As we all know, Gil Hodges will be on the Veterans’ Committee Hall of Fame ballot for 2012. So expect to hear plenty of discussion over the next few months about whether or not he should be enshrined.
I personally was not around when Gil played or managed, but I consider myself lucky to have heard the great stories of the Brooklyn Dodgers and the 1969 Miracle Mets. I had the pleasure of meeting Mrs. Joan Hodges recently, who said she hopes this is the year for Gil—even though she believes he should have been inducted a long time ago.

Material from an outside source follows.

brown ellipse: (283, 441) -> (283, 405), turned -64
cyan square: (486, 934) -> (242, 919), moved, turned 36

In addition, to speaking with Mrs. Hodges, I caught up with a few members of the 1969 Mets and asked their thoughts on if they think Gil will be elected this time around. The players only had great things to say about their former manager.

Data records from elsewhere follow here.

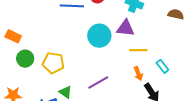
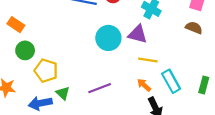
yellow pentagon: (53, 63) -> (46, 71), moved
cyan rectangle: (162, 66) -> (171, 81), size x1.5
orange arrow: (138, 74) -> (144, 85), turned 144

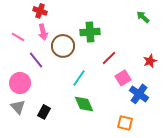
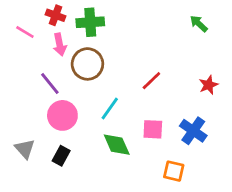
green cross: (90, 32) -> (90, 22), moved
pink line: (18, 37) -> (25, 32), moved
pink square: (123, 78) -> (153, 129), moved, turned 35
pink circle: (20, 83) -> (62, 115), moved

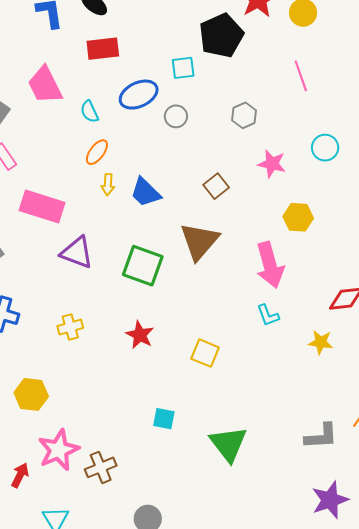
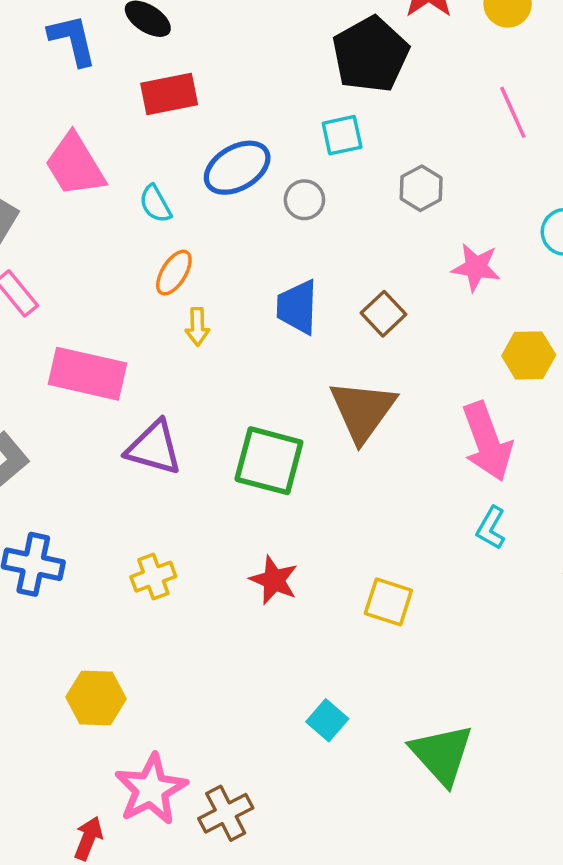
cyan square: (183, 68) -> (342, 135), moved
blue trapezoid: (145, 192) -> (297, 307), moved, turned 52
cyan L-shape: (268, 315) -> (491, 528), turned 55
cyan square: (164, 419) -> (327, 720), turned 35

“I hope it’s the year,” said ’69 Mets shortstop Buddy Harrelson. “He was a very special man, not just as a ballplayer in Brooklyn but a very special man in the community.”
While his on-field achievements speak for themselves, Gil left just as significant an impact as a manager.

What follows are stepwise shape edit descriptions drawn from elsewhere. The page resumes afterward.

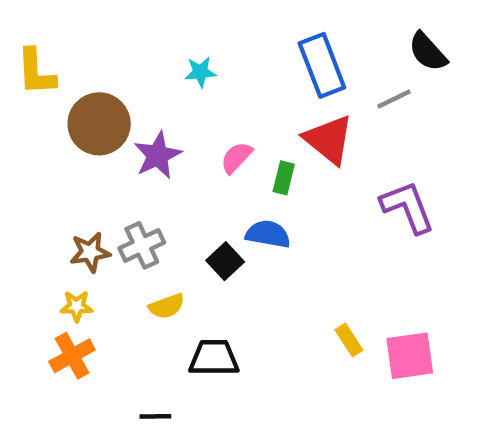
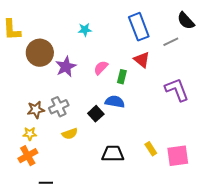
red triangle: (329, 140) -> (142, 60), size x0.7
black trapezoid: (214, 358) -> (113, 154), moved
black line: (155, 416) -> (46, 183), moved

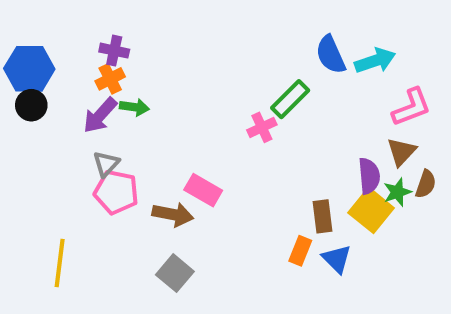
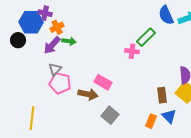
purple cross: (114, 51) -> (45, 13), moved
blue hexagon: (29, 69) -> (31, 22), moved
pink cross: (262, 127) -> (132, 51), turned 32
orange rectangle: (300, 251) -> (151, 121), moved
gray square: (175, 273) -> (110, 115), moved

“I think Gil certainly deserves to be in the Hall of Fame,” said original Met Ed Kranepool. “We would have won more pennants under Gil Hodges.”
Hodges died from a heart attack in spring training 1972—right at the peak of his managerial career when the Mets were a feared team in the National League. Still, the players agree that Hodges got them to play much better than they should have.
Hopefully, the word continues to spread about what Hodges meant to the game of baseball.
“I know a lot of people have been working hard to help in that regard,” said ’69 Mets platoon right fielder Art Shamsky. “I think he’s certainly deserving of it, not only as a player and manager, but he was such a great person and ambassador for the game.”
Shamsky noted that Hodges was the main reason the Mets went from being the laughing stock of professional baseball to World Champions just eight years after coming into existence.
Being on the Veterans’ Committee ballot may work in Hodges’ favor for next year’s voting.
“These are people that might have recognized Gil or played against him, know what he’s done, and can vote the way it’s supposed to be voted,” said Kranepool. “There are guys in the Hall of Fame that don’t have his credentials.”
Harrelson likened Hodges to his own father in that both were rugged on the outside but were great men on the inside who deeply cared for their families.
“I loved him as a person and as a manager,” said Harrelson, who also looks forward to someday heading to Cooperstown for Gil’s induction ceremony.
Whether that’s this year or in the near future, I’ll likely be joining Buddy in paying homage to a great baseball player, a great manager and an even better man.